▶ **WHAT NEEDS TO BE DONE**
Identify all lines below that hold "filter" and collect them.

▶ **INFORMATION GIVEN**

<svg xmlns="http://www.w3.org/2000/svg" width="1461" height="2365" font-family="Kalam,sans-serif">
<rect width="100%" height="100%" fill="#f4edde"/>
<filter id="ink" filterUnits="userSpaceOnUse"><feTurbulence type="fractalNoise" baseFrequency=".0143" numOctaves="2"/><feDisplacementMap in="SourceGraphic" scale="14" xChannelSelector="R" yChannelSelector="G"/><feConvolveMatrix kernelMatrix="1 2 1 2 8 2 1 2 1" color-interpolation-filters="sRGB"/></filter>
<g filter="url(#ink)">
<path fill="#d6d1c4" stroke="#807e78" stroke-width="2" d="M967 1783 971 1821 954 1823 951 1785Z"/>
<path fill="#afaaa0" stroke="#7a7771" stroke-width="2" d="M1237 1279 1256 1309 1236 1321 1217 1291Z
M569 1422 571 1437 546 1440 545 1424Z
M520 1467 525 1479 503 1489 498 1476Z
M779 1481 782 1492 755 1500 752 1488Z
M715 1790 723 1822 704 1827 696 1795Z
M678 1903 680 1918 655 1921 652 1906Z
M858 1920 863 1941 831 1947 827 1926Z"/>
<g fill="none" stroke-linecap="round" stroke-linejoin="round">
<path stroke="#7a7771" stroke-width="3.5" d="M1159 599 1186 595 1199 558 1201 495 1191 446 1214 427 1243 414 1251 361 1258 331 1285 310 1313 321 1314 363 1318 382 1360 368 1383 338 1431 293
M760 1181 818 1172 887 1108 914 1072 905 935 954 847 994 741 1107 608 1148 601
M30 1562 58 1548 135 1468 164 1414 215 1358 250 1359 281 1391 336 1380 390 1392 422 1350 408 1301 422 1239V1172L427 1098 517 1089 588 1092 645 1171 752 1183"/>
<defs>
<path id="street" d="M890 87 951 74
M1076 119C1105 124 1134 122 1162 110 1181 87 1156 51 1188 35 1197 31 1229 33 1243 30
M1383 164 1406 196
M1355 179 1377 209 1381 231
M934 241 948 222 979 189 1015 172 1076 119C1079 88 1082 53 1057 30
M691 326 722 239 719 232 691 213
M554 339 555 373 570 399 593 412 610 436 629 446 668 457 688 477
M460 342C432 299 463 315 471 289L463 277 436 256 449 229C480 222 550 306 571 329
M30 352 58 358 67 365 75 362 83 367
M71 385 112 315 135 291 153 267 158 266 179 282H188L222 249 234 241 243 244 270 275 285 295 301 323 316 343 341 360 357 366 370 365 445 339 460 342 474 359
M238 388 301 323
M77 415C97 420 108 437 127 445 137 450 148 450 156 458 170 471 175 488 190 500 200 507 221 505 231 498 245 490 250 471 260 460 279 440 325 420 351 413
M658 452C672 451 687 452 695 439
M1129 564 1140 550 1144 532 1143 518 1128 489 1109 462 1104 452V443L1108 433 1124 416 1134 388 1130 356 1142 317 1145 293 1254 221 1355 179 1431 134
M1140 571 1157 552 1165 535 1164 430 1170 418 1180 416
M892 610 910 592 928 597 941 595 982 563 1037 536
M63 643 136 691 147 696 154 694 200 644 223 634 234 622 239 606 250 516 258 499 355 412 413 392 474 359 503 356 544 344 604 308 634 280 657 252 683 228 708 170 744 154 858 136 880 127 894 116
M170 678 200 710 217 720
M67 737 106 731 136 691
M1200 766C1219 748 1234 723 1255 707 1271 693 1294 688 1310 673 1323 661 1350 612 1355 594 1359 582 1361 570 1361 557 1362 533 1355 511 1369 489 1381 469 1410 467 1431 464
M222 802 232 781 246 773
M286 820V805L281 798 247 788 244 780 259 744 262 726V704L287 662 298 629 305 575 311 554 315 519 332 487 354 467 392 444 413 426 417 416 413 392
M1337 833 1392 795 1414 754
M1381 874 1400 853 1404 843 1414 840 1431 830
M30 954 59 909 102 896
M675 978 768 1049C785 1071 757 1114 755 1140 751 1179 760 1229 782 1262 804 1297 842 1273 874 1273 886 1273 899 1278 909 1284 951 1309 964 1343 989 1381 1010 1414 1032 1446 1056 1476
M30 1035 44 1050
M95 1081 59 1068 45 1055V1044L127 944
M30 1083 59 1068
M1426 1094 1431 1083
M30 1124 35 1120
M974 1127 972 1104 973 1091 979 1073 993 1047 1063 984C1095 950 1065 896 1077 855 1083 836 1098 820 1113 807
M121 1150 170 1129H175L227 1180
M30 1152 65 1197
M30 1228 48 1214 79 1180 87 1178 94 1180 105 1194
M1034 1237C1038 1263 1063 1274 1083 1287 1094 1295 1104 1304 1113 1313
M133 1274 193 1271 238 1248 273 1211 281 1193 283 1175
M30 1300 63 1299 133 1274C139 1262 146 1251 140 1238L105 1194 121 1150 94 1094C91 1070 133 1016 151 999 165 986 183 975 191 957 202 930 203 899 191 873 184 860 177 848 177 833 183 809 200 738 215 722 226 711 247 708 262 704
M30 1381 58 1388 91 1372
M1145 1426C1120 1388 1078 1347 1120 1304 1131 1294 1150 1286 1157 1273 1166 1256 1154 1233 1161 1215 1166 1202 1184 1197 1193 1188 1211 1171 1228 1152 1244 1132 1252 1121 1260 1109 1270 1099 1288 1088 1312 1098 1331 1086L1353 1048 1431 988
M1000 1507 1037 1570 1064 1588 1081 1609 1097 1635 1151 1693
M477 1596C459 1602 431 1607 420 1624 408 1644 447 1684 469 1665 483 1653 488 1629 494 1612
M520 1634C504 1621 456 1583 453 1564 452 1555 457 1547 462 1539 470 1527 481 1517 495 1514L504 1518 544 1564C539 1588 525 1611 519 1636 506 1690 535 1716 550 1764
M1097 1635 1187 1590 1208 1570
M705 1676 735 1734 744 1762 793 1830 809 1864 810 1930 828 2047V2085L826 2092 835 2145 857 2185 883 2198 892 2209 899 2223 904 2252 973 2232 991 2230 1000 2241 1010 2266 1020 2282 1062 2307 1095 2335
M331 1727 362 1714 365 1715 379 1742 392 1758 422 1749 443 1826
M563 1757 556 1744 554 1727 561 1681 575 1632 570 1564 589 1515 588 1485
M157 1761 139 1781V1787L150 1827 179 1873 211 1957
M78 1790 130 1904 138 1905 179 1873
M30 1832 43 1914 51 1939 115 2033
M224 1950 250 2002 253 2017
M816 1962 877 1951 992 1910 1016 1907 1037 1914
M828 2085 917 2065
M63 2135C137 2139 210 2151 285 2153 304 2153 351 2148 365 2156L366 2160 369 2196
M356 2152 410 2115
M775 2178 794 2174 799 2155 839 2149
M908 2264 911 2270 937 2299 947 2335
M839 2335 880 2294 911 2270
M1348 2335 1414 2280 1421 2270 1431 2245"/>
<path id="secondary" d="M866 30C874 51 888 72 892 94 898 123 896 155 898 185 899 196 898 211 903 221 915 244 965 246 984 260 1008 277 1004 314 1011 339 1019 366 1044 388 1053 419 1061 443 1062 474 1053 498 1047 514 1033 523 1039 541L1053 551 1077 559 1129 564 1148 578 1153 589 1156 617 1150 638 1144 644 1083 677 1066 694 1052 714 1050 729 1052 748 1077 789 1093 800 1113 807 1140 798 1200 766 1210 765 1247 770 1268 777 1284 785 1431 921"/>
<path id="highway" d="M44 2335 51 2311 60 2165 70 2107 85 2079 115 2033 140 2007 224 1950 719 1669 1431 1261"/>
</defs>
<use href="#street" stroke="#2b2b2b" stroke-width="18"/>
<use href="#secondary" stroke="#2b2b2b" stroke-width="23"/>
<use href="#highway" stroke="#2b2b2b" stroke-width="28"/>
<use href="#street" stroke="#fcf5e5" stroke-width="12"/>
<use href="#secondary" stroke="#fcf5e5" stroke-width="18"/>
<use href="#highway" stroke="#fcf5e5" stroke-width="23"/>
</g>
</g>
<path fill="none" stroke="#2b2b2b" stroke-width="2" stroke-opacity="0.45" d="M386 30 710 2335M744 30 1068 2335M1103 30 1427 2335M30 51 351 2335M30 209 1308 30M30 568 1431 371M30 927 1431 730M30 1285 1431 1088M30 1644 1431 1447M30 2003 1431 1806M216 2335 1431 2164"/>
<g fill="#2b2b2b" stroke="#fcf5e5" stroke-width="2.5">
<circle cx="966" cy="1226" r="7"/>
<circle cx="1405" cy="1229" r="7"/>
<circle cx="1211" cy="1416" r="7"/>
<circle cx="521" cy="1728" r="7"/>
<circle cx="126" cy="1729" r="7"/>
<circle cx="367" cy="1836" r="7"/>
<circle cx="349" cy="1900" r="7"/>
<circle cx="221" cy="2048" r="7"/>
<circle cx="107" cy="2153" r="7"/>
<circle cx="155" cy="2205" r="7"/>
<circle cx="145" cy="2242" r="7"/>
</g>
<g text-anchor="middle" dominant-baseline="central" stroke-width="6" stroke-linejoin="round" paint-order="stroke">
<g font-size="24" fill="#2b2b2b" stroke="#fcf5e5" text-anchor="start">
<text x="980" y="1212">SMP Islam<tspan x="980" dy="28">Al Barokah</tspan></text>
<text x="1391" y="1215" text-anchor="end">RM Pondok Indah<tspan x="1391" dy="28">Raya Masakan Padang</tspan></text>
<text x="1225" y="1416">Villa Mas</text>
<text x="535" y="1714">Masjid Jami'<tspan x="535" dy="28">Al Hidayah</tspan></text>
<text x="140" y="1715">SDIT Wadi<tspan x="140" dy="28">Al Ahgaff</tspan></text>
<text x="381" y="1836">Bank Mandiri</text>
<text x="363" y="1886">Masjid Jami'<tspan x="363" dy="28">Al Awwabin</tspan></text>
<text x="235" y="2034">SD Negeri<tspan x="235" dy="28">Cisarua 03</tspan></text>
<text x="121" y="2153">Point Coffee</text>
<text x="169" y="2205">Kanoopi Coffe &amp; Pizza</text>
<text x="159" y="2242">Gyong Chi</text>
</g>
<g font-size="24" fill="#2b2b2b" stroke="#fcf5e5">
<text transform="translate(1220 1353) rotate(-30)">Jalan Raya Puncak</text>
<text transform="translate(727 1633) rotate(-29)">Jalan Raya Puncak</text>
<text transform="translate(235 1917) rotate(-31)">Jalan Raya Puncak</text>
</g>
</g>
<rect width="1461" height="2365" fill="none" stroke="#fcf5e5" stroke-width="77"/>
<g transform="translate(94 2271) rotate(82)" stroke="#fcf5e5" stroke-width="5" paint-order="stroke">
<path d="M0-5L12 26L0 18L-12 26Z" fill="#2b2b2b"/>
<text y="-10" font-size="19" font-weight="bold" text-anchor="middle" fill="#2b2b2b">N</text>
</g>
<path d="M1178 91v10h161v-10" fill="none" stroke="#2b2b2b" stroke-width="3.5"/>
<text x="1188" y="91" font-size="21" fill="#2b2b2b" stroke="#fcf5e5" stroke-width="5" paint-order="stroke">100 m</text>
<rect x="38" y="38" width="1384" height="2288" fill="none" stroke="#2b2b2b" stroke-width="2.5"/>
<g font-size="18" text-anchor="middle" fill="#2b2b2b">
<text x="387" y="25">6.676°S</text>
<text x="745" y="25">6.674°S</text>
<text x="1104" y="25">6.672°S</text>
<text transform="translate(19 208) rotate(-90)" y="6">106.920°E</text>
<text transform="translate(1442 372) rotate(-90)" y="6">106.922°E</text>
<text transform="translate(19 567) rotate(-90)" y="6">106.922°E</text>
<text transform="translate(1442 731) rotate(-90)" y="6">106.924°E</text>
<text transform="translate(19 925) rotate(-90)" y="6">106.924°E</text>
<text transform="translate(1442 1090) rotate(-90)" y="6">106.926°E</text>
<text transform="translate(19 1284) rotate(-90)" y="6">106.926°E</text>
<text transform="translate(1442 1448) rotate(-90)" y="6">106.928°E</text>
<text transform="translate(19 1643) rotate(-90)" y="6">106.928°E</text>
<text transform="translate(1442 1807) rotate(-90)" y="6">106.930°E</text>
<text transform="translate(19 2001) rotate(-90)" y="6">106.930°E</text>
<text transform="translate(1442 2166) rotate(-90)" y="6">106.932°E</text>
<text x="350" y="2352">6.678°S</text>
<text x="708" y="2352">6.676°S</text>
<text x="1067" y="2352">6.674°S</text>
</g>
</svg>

▶ **EXPECTED ANSWER**
<filter id="ink" filterUnits="userSpaceOnUse"><feTurbulence type="fractalNoise" baseFrequency=".0143" numOctaves="2"/><feDisplacementMap in="SourceGraphic" scale="14" xChannelSelector="R" yChannelSelector="G"/><feConvolveMatrix kernelMatrix="1 2 1 2 8 2 1 2 1" color-interpolation-filters="sRGB"/></filter>
<g filter="url(#ink)">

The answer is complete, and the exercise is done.